The problem: Set the data down again, exactly as it reads, but without the pictures.

(Images with localized body landmarks)

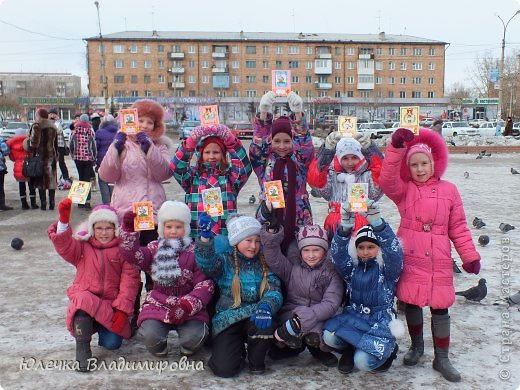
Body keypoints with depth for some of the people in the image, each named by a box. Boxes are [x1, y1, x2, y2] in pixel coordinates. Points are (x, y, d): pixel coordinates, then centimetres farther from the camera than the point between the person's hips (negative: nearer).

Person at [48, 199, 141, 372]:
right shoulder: (82, 247, 9)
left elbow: (130, 279, -5)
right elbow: (64, 245, -12)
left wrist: (122, 309, -16)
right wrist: (64, 218, -29)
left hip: (111, 305, 0)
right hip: (86, 299, 0)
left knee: (112, 343, -17)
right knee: (83, 300, -36)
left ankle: (102, 329, 21)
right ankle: (82, 351, -21)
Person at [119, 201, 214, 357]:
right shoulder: (154, 249, 10)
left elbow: (205, 284, -7)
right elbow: (132, 255, -9)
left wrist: (187, 305, -22)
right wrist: (129, 229, -20)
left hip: (190, 308, -1)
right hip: (158, 304, 2)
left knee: (195, 336, -27)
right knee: (150, 334, -26)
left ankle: (188, 350, 13)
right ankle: (159, 349, 14)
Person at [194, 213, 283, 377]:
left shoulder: (265, 264, 5)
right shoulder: (224, 260, -1)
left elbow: (274, 292, -7)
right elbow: (206, 264, -23)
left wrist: (266, 306, -32)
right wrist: (205, 237, -42)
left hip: (254, 317, 2)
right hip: (227, 320, -1)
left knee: (264, 322, -33)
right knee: (224, 369, -19)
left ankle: (256, 360, 0)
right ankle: (238, 350, 20)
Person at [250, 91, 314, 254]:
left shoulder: (299, 160, 6)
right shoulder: (264, 161, 7)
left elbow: (305, 144, -10)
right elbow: (258, 144, -8)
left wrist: (298, 114, -24)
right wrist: (263, 113, -21)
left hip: (297, 221, 0)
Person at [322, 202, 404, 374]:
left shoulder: (388, 269, -3)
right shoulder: (351, 268, 5)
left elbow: (393, 250, -23)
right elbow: (338, 253, -13)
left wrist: (377, 223, -41)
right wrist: (345, 226, -33)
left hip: (381, 325, -3)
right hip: (353, 319, 3)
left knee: (363, 362, -26)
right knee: (329, 335, -27)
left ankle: (387, 350, 7)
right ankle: (350, 349, 6)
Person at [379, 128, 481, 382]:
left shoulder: (448, 190, 3)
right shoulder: (404, 190, 2)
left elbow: (458, 227, 6)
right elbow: (387, 180, -21)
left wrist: (469, 255, 2)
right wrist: (396, 148, -30)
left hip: (439, 260, 0)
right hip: (410, 257, 0)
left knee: (440, 307, 4)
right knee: (411, 302, 12)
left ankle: (441, 358, 20)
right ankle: (416, 346, 34)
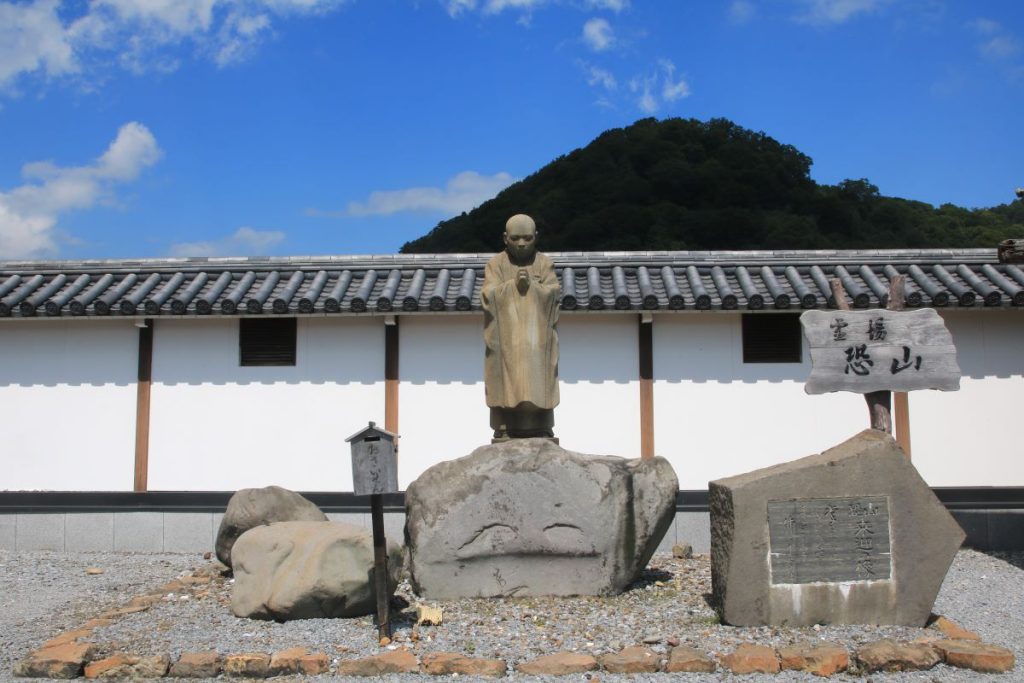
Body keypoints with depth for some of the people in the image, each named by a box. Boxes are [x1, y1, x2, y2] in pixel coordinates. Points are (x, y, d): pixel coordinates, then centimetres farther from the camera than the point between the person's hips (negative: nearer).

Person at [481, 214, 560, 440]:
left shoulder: (544, 263, 6)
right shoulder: (495, 264, 4)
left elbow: (552, 293, -6)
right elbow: (489, 295, -8)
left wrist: (530, 285, -20)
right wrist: (513, 284, -19)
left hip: (537, 334, 1)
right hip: (506, 335, -1)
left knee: (537, 379, -3)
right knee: (507, 378, -6)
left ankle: (540, 427, 2)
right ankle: (505, 426, -3)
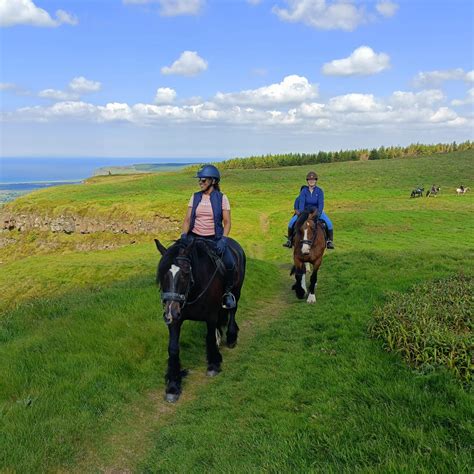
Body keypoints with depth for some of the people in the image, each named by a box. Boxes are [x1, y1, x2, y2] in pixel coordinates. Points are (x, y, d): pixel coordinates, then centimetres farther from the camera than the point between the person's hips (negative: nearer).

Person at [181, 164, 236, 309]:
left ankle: (227, 292, 2)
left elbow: (227, 222, -3)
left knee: (229, 263, -25)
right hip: (195, 237, 3)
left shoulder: (221, 198, 0)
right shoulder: (195, 197, 7)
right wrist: (184, 235, -11)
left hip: (214, 238, -2)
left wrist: (223, 240, -18)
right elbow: (187, 219, 6)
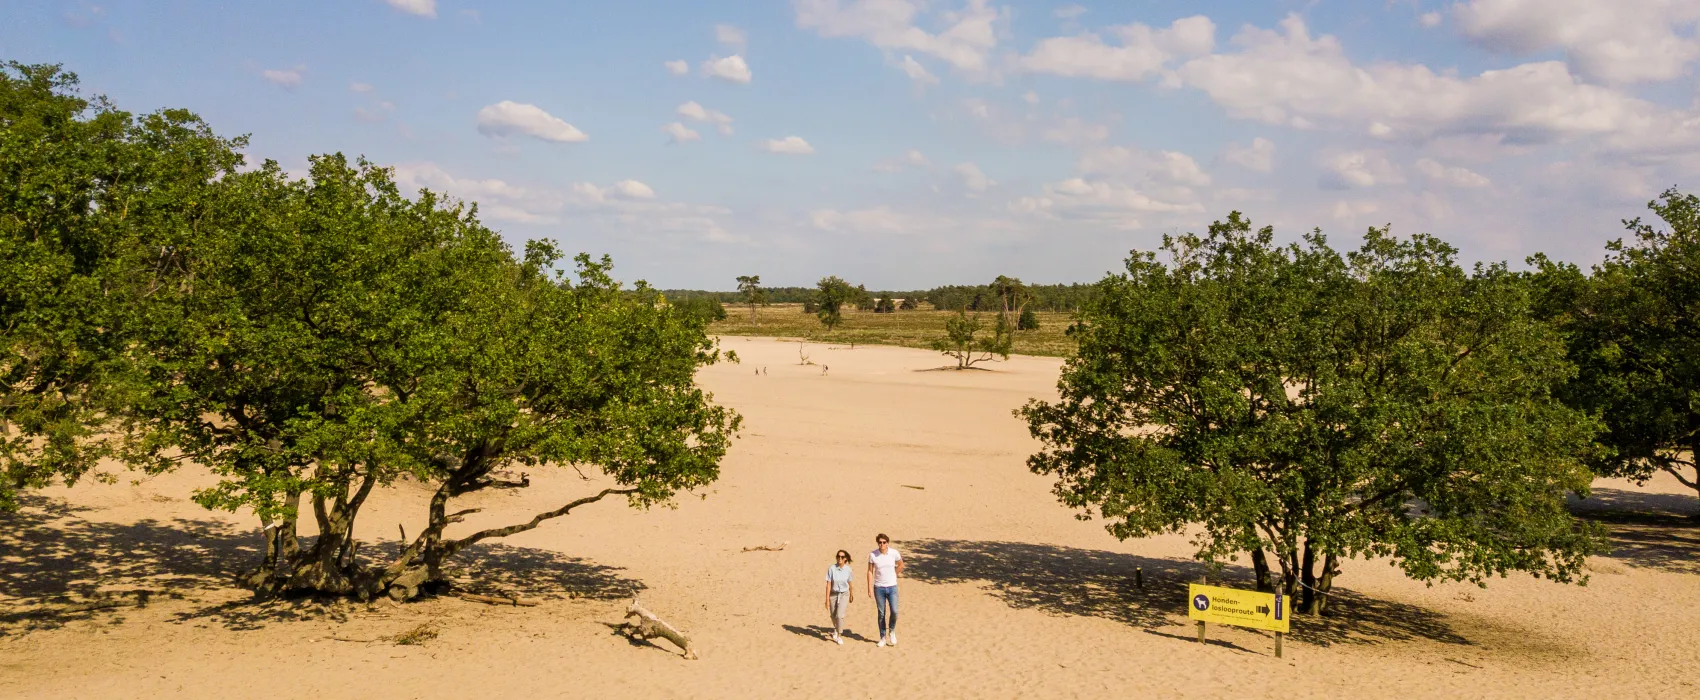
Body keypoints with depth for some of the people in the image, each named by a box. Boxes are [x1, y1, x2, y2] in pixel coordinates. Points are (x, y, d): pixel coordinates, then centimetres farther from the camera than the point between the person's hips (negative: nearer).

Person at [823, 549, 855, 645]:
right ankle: (835, 629, 47)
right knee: (833, 615, 15)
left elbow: (850, 583, 6)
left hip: (844, 594, -1)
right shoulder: (831, 568, -15)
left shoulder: (848, 569, -10)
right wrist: (827, 599, -11)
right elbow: (828, 584, -12)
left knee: (840, 615, -15)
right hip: (833, 594, 1)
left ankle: (839, 636, 1)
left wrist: (851, 595, 18)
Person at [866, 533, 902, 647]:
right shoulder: (872, 555, -9)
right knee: (881, 614, 6)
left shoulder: (894, 553, -8)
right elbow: (870, 571, -1)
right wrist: (869, 587, -4)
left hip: (892, 587, 0)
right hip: (879, 588, 0)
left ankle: (892, 631, 17)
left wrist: (892, 575, 8)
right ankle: (883, 638, 19)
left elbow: (901, 565, 11)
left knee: (894, 611, -10)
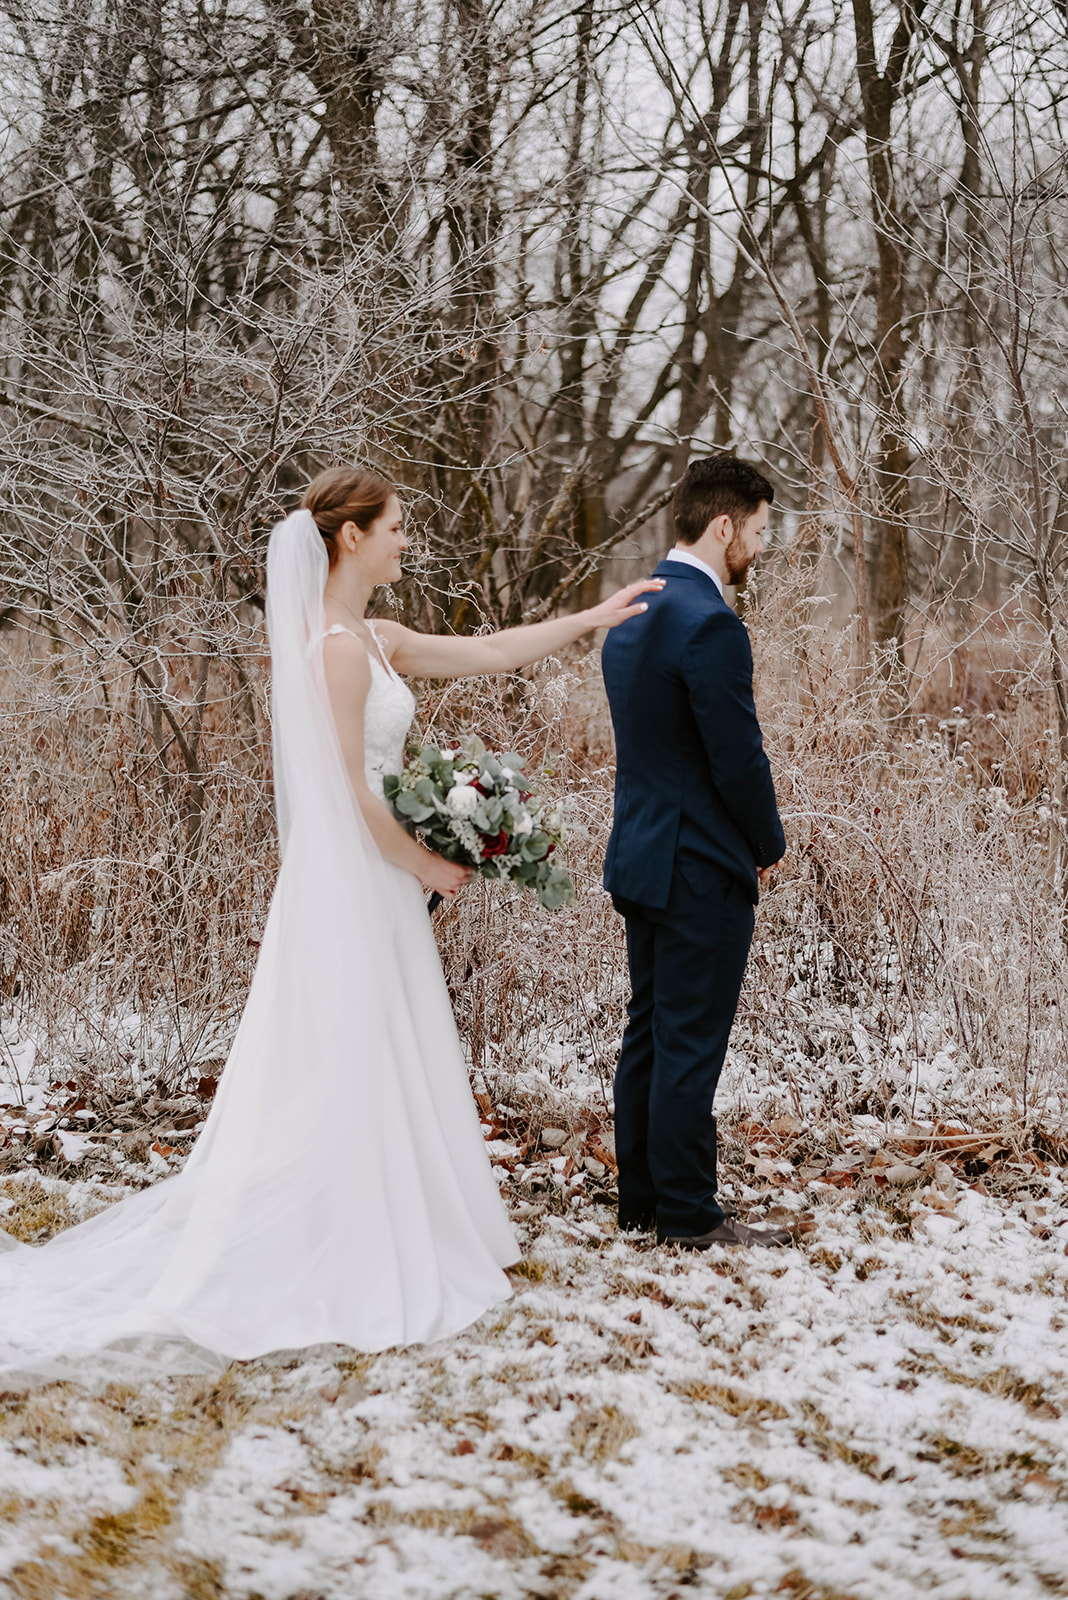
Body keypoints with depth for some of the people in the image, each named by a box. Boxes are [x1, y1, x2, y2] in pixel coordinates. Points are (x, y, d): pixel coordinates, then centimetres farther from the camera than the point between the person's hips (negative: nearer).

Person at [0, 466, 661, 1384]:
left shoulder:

Answer area:
Body keypoints with depth for some of the people in the image, each named by a box. Boxes are [x1, y1, x2, y2] in pixel coordinates. Points are (x, y, d): pixel coordinates, then centimetres farther from the camera than the point between the person's hips (negative: nearer).

Person at [48, 199, 141, 372]:
right shoulder: (82, 247, 9)
left elbow: (130, 279, -5)
right elbow: (64, 245, -12)
left wrist: (122, 309, -16)
right wrist: (64, 218, -29)
left hip: (111, 305, 0)
right hip: (86, 299, 0)
left knee: (112, 343, -17)
right knee: (83, 300, -36)
left ankle: (102, 329, 21)
right ankle: (82, 351, -21)
Person at [119, 201, 214, 357]:
right shoulder: (154, 249, 10)
left elbow: (205, 284, -7)
right elbow: (132, 255, -9)
left wrist: (187, 305, -22)
right wrist: (129, 229, -20)
left hip: (190, 308, -1)
right hip: (158, 304, 2)
left knee: (195, 336, -27)
right knee: (150, 334, -26)
left ankle: (188, 350, 13)
right ankle: (159, 349, 14)
Person at [194, 213, 283, 377]:
left shoulder: (265, 264, 5)
right shoulder: (224, 260, -1)
left elbow: (274, 292, -7)
right elbow: (206, 264, -23)
left wrist: (266, 306, -32)
right wrist: (205, 237, -42)
left hip: (254, 317, 2)
right hip: (227, 320, -1)
left knee: (264, 322, -33)
right knee: (224, 369, -19)
left ankle: (256, 360, 0)
right ankle: (238, 350, 20)
Person at [250, 91, 314, 254]:
left shoulder: (299, 160, 6)
right shoulder: (264, 161, 7)
left elbow: (305, 144, -10)
right elbow: (258, 144, -8)
left wrist: (298, 114, -24)
right wrist: (263, 113, -21)
left hip: (297, 221, 0)
Person at [322, 202, 404, 374]:
left shoulder: (388, 269, -3)
right shoulder: (351, 268, 5)
left elbow: (393, 250, -23)
right elbow: (338, 253, -13)
left wrist: (377, 223, -41)
right wrist: (345, 226, -33)
left hip: (381, 325, -3)
right hip: (353, 319, 3)
left knee: (363, 362, -26)
right knee: (329, 335, -27)
left ankle: (387, 350, 7)
right ankle: (350, 349, 6)
Person at [379, 128, 481, 382]:
left shoulder: (448, 190, 3)
right shoulder: (404, 190, 2)
left elbow: (458, 227, 6)
right elbow: (387, 180, -21)
left wrist: (469, 255, 2)
right wrist: (396, 148, -30)
left hip: (439, 260, 0)
right hip: (410, 257, 0)
left knee: (440, 307, 4)
right knee: (411, 302, 12)
left ankle: (441, 358, 20)
right ankle: (416, 346, 34)
Body keypoints with depth for some of the people in the image, each named by a box. Boxes are [x1, y1, x2, y2] in pixel coordinates. Points are (x, y, d): pixel coordinates, then centimetres farther from the camera than the point between the person's hips (negative: nearer).

Person at [481, 214, 560, 440]:
left shoulder: (544, 263, 6)
right shoulder: (495, 264, 4)
left elbow: (552, 293, -6)
right elbow: (489, 295, -8)
left wrist: (530, 285, -20)
right wrist: (513, 284, -19)
left hip: (537, 334, 1)
right hip: (506, 335, -1)
left knee: (537, 379, -3)
right knee: (507, 378, -6)
left ankle: (540, 427, 2)
right ankle: (505, 426, -3)
Body keypoints with depth for some of the people in the image, each named by a box. Boxes are [x1, y1, x2, y2] in pixel coordinates. Points are (x, y, d): pixel coordinates, then centimetres farther from the camera than the point between the person's hips (negative: nearer).

Person at [181, 164, 236, 309]:
left ankle: (227, 292, 2)
left elbow: (227, 222, -3)
left knee: (229, 263, -25)
right hip: (195, 237, 3)
left shoulder: (221, 198, 0)
right shoulder: (195, 197, 7)
right wrist: (184, 235, -11)
left hip: (214, 238, -2)
left wrist: (223, 240, -18)
right elbow: (187, 219, 6)
Body keypoints with depth for some of the people in the image, each named by a box. Boxes are [x1, y1, x2, y2] in pixel coordinates. Points are (x, y, d): pixel coordinates, then centimetres farther from the camera than the point between the person's hips (negative: nearer).

Person at [823, 549, 855, 645]:
right ankle: (835, 629, 47)
right knee: (833, 615, 15)
left elbow: (850, 583, 6)
left hip: (844, 594, -1)
right shoulder: (831, 568, -15)
left shoulder: (848, 569, -10)
right wrist: (827, 599, -11)
right elbow: (828, 584, -12)
left knee: (840, 615, -15)
right hip: (833, 594, 1)
left ankle: (839, 636, 1)
left wrist: (851, 595, 18)
Person at [866, 533, 902, 647]:
right shoulder: (872, 555, -9)
right knee: (881, 614, 6)
left shoulder: (894, 553, -8)
right elbow: (870, 571, -1)
right wrist: (869, 587, -4)
left hip: (892, 587, 0)
right hip: (879, 588, 0)
left ankle: (892, 631, 17)
left wrist: (892, 575, 8)
right ankle: (883, 638, 19)
left elbow: (901, 565, 11)
left knee: (894, 611, -10)
Body keypoints with depth for some of the people in the image, each named by a box. Boxes are [x1, y1, x2, y2] in pixel coordinates. Points are (x, y, d): pixel coordinates, then centimetres farther from the camera than the point between the person's hips (negative: nearer).

Person at [0, 466, 661, 1384]:
left shoulder:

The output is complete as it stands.